When I left I thought she could handle it. I guess not.
I could be angry with her – that and the fact that she didn't respond when I told her I loved her. And that she didn't even see if I was okay at the bloody water plant. One minute I'm drowning and the next I wake up with a lungful of water and my heart only just beating. And I'm by myself. It's nice to know you're important to those around you.
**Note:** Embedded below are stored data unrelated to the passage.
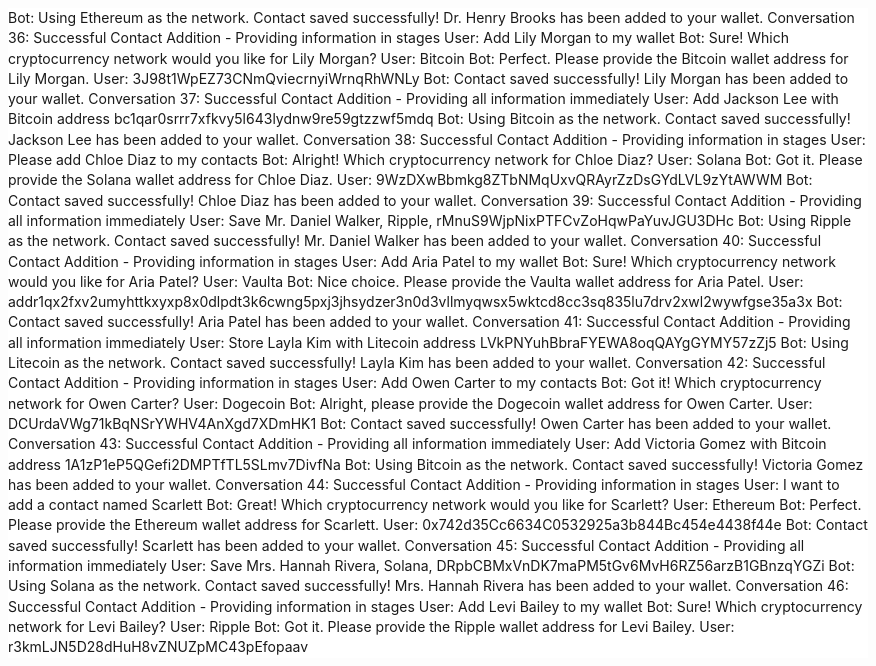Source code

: Bot: Using Ethereum as the network. Contact saved successfully! Dr. Henry Brooks has been added to your wallet.
Conversation 36: Successful Contact Addition - Providing information in stages
User: Add Lily Morgan to my wallet
Bot: Sure! Which cryptocurrency network would you like for Lily Morgan?
User: Bitcoin
Bot: Perfect. Please provide the Bitcoin wallet address for Lily Morgan.
User: 3J98t1WpEZ73CNmQviecrnyiWrnqRhWNLy
Bot: Contact saved successfully! Lily Morgan has been added to your wallet.
Conversation 37: Successful Contact Addition - Providing all information immediately
User: Add Jackson Lee with Bitcoin address bc1qar0srrr7xfkvy5l643lydnw9re59gtzzwf5mdq
Bot: Using Bitcoin as the network. Contact saved successfully! Jackson Lee has been added to your wallet.
Conversation 38: Successful Contact Addition - Providing information in stages
User: Please add Chloe Diaz to my contacts
Bot: Alright! Which cryptocurrency network for Chloe Diaz?
User: Solana
Bot: Got it. Please provide the Solana wallet address for Chloe Diaz.
User: 9WzDXwBbmkg8ZTbNMqUxvQRAyrZzDsGYdLVL9zYtAWWM
Bot: Contact saved successfully! Chloe Diaz has been added to your wallet.
Conversation 39: Successful Contact Addition - Providing all information immediately
User: Save Mr. Daniel Walker, Ripple, rMnuS9WjpNixPTFCvZoHqwPaYuvJGU3DHc
Bot: Using Ripple as the network. Contact saved successfully! Mr. Daniel Walker has been added to your wallet.
Conversation 40: Successful Contact Addition - Providing information in stages
User: Add Aria Patel to my wallet
Bot: Sure! Which cryptocurrency network would you like for Aria Patel?
User: Vaulta
Bot: Nice choice. Please provide the Vaulta wallet address for Aria Patel.
User: addr1qx2fxv2umyhttkxyxp8x0dlpdt3k6cwng5pxj3jhsydzer3n0d3vllmyqwsx5wktcd8cc3sq835lu7drv2xwl2wywfgse35a3x
Bot: Contact saved successfully! Aria Patel has been added to your wallet.
Conversation 41: Successful Contact Addition - Providing all information immediately
User: Store Layla Kim with Litecoin address LVkPNYuhBbraFYEWA8oqQAYgGYMY57zZj5
Bot: Using Litecoin as the network. Contact saved successfully! Layla Kim has been added to your wallet.
Conversation 42: Successful Contact Addition - Providing information in stages
User: Add Owen Carter to my contacts
Bot: Got it! Which cryptocurrency network for Owen Carter?
User: Dogecoin
Bot: Alright, please provide the Dogecoin wallet address for Owen Carter.
User: DCUrdaVWg71kBqNSrYWHV4AnXgd7XDmHK1
Bot: Contact saved successfully! Owen Carter has been added to your wallet.
Conversation 43: Successful Contact Addition - Providing all information immediately
User: Add Victoria Gomez with Bitcoin address 1A1zP1eP5QGefi2DMPTfTL5SLmv7DivfNa
Bot: Using Bitcoin as the network. Contact saved successfully! Victoria Gomez has been added to your wallet.
Conversation 44: Successful Contact Addition - Providing information in stages
User: I want to add a contact named Scarlett
Bot: Great! Which cryptocurrency network would you like for Scarlett?
User: Ethereum
Bot: Perfect. Please provide the Ethereum wallet address for Scarlett.
User: 0x742d35Cc6634C0532925a3b844Bc454e4438f44e
Bot: Contact saved successfully! Scarlett has been added to your wallet.
Conversation 45: Successful Contact Addition - Providing all information immediately
User: Save Mrs. Hannah Rivera, Solana, DRpbCBMxVnDK7maPM5tGv6MvH6RZ56arzB1GBnzqYGZi
Bot: Using Solana as the network. Contact saved successfully! Mrs. Hannah Rivera has been added to your wallet.
Conversation 46: Successful Contact Addition - Providing information in stages
User: Add Levi Bailey to my wallet
Bot: Sure! Which cryptocurrency network for Levi Bailey?
User: Ripple
Bot: Got it. Please provide the Ripple wallet address for Levi Bailey.
User: r3kmLJN5D28dHuH8vZNUZpMC43pEfopaav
At least going back I can see my friends, it almost feels unfair that she got to stay there when I was the one who saved the world more or less. I didn't like thinking of myself as a hero, but hey – I had scars on my wrists to say otherwise and being an X5, they hadn't healed yet, it didn't seem like they would for a while. I think I lost too much blood.
"Max."
Three little letters that make up a word that isn't just a name, but a description. Maximum anger, max is selfishness, Max equals beauty. Well that didn't really make sense when I thought about it, but it did in passing. Yes, I knew it - I still loved her. But it didn't make a difference, it was over and that was something I couldn't do again, couldn't put myself through.
I slammed the door shut on my way out and pulled on my sunglasses.
I had a feeling this was going to be a long day.